In the first half of my talk, I will discuss our recent work on the midbrain dopamine system. The hypothesis that midbrain dopamine (DA) neurons broadcast an error signal for the prediction of reward is among the great successes of computational neuroscience. However, our recent results contradict a core aspect of this theory: that the neurons uniformly convey a scalar, global signal. I will review this work, as well as our new efforts to update models of the neural basis of reinforcement learning with our data.
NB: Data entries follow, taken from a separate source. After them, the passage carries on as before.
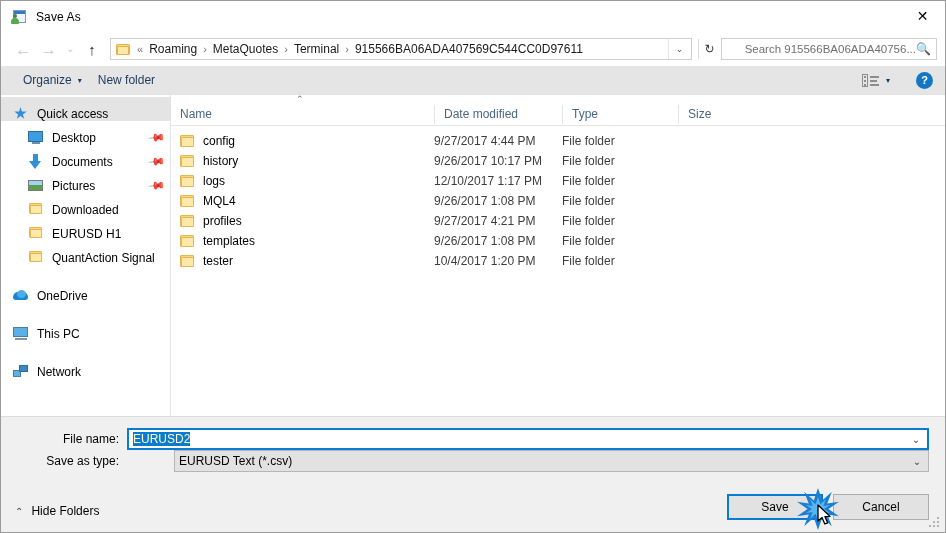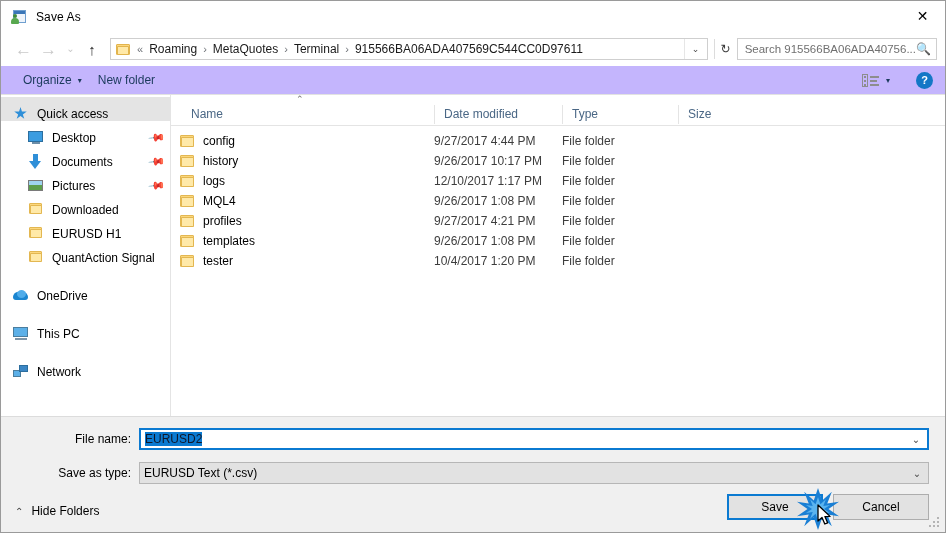--- a/index.html
+++ b/index.html
@@ -196,35 +196,36 @@
     align-items: center;
     box-sizing: border-box;
     padding: 0 4px 0 7px;
   }
   .search-text {
     flex: 1 1 auto;
     font-size: 11.5px;
     color: #707070;
     overflow: hidden;
     white-space: nowrap;
+    margin-left: 16px;
   }
   .search-icon {
     flex: 0 0 16px;
     color: #3a3a3a;
     font-size: 12px;
     text-align: center;
   }
 
   
   .toolbar {
     height: 29px;
     flex: 0 0 29px;
     display: flex;
     align-items: center;
-    background: #c4b5fd;
+    background: #e5e5e5;
     border-bottom: 1px solid #e2e2e2;
     padding: 0 8px 0 14px;
     box-sizing: border-box;
   }
   .tb-item {
     font-size: 12px;
     color: #1b3a5c;
     display: flex;
     align-items: center;
     padding: 0 8px;
@@ -471,21 +472,21 @@
     font-size: 12px;
     color: #4a6785;
     padding-left: 9px;
     box-sizing: border-box;
     height: 19px;
     line-height: 19px;
     border-left: 1px solid #e4e4e4;
     overflow: hidden;
     white-space: nowrap;
   }
-  .col.first { border-left: none; padding-left: 20px; }
+  .col.first { border-left: none; padding-left: 9px; }
   .col-name { flex: 0 0 263px; }
   .col-date { flex: 0 0 128px; }
   .col-type { flex: 0 0 116px; }
   .col-size { flex: 0 0 80px; }
 
   .rows { flex: 1 1 auto; overflow: hidden; padding-top: 5px; }
   .row {
     height: 20px;
     display: flex;
     align-items: center;
@@ -533,25 +534,25 @@
   .bottom {
     flex: 0 0 116px;
     background: #f0f0f0;
     border-top: 1px solid #dcdcdc;
     position: relative;
     box-sizing: border-box;
   }
   .field-row {
     display: flex;
     align-items: center;
-    padding-left: 12px;
+    padding-left: 0;
     height: 22px;
     margin-top: 11px;
   }
-  .field-row.second { margin-top: 12px; }
+  .field-row.second { margin-top: 0; gap: 47px; }
   .field-label {
     flex: 0 0 126px;
     text-align: right;
     padding-right: 8px;
     font-size: 12px;
     color: #000000;
     box-sizing: border-box;
   }
   .combo {
     flex: 1 1 auto;
@@ -572,21 +573,21 @@
   }
   .combo-value {
     flex: 1 1 auto;
     font-size: 12px;
     padding-left: 4px;
     overflow: hidden;
     white-space: nowrap;
   }
   .combo.filename .combo-value .sel {
     background: #0b7ad1;
-    color: #0f172a;
+    color: #fef9c3;
     padding: 1px 0;
   }
   .combo-caret {
     flex: 0 0 22px;
     text-align: center;
     font-size: 10px;
     color: #4a4a4a;
   }
 
   .hide-folders {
In the second half of my talk, I will discuss our recent findings of state-dependent decision-making mechanisms in the striatum.

Biography:

Ilana Witten is a professor of neuroscience and psychology at Princeton University. She was first introduced to neuroscience as an undergraduate physics major, when she studied neural coding in the retina with Michael Berry at Princeton. She then moved to Stanford to pursue a PhD in neuroscience, where she worked in the systems neuroscience lab of Eric Knudsen. As a postdoctoral fellow, she worked with Karl Deisseroth in the Department of Bioengineering at Stanford, developing and applying optogenetic tools to dissect the neuromodulatory control of reward behavior in rodents. Since 2012, her lab at the Neuroscience Institute and Department of Psychology at Princeton has focused on understanding the circuitry in the striatum that support reward learning and decision making. She has received multiple awards for her work, including an NIH New Innovator Award, a Mcknight Scholars Award, and the Daniel X Freedman Prize.